* **Activity**:
What is needed is the run of lines from the one with "wrist: (215, 352)" through the close of the data, set down exactly.

* **Data provided**:
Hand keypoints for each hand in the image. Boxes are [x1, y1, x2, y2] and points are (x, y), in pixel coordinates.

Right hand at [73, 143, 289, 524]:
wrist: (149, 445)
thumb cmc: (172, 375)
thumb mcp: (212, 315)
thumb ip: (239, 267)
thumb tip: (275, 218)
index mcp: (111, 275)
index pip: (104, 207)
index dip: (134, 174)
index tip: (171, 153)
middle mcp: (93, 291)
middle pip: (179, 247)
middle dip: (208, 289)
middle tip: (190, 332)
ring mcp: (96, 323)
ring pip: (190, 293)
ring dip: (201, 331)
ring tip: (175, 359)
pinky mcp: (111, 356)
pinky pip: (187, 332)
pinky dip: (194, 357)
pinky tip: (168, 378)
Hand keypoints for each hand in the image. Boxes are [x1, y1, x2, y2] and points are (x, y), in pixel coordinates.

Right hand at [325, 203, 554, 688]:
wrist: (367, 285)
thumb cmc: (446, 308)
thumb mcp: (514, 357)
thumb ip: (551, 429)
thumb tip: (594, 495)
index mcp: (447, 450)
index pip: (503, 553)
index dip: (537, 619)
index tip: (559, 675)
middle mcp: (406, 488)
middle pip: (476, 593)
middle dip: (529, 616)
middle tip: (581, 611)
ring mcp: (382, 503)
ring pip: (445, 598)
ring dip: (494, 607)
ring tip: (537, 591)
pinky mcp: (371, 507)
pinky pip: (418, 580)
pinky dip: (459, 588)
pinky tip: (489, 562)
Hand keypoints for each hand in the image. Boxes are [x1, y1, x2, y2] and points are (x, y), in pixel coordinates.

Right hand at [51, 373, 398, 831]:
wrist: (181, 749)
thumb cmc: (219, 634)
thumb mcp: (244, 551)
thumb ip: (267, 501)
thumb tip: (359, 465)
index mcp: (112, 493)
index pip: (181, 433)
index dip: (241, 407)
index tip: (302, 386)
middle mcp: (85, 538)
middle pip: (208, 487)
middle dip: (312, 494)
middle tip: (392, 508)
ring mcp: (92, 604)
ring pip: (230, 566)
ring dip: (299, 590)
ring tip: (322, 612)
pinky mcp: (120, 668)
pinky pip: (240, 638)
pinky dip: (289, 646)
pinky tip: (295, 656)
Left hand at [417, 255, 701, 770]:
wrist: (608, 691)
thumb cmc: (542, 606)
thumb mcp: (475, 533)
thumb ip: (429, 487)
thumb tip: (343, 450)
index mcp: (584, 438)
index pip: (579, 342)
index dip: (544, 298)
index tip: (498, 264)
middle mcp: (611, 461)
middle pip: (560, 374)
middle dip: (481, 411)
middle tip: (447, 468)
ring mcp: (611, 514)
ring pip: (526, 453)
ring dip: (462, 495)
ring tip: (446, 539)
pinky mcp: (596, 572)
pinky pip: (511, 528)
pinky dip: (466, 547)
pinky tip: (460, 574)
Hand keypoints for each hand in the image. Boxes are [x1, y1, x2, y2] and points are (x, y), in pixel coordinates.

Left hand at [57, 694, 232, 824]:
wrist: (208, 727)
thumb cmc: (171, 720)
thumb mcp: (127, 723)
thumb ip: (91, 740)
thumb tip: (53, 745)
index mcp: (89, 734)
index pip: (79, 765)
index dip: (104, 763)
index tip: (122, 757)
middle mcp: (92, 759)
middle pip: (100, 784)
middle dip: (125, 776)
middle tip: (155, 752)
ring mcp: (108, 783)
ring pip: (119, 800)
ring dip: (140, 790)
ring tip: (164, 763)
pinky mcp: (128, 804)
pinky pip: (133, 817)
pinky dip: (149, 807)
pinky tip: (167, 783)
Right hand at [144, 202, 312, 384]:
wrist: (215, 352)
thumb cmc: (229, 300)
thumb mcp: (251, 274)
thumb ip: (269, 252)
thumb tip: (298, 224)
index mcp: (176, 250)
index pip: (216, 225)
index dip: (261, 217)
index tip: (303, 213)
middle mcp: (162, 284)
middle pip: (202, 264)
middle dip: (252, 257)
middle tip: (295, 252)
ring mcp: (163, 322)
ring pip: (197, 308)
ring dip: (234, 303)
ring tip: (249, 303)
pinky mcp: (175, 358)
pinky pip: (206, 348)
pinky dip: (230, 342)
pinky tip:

* **Answer box**:
wrist: (215, 352)
thumb cmc: (229, 300)
thumb mcp: (251, 274)
thumb ip: (269, 252)
thumb tip: (298, 224)
index mcp: (176, 250)
index pip: (216, 225)
index dip: (261, 217)
index tip: (303, 213)
middle mcp: (162, 284)
middle pip: (202, 264)
middle dip: (252, 257)
middle tip: (295, 252)
ring mcp: (163, 322)
ring pip: (197, 308)
ring dip: (234, 303)
ring tip: (249, 303)
pinky mcp: (175, 358)
pinky pip: (206, 348)
pinky dip: (230, 342)
pinky tip:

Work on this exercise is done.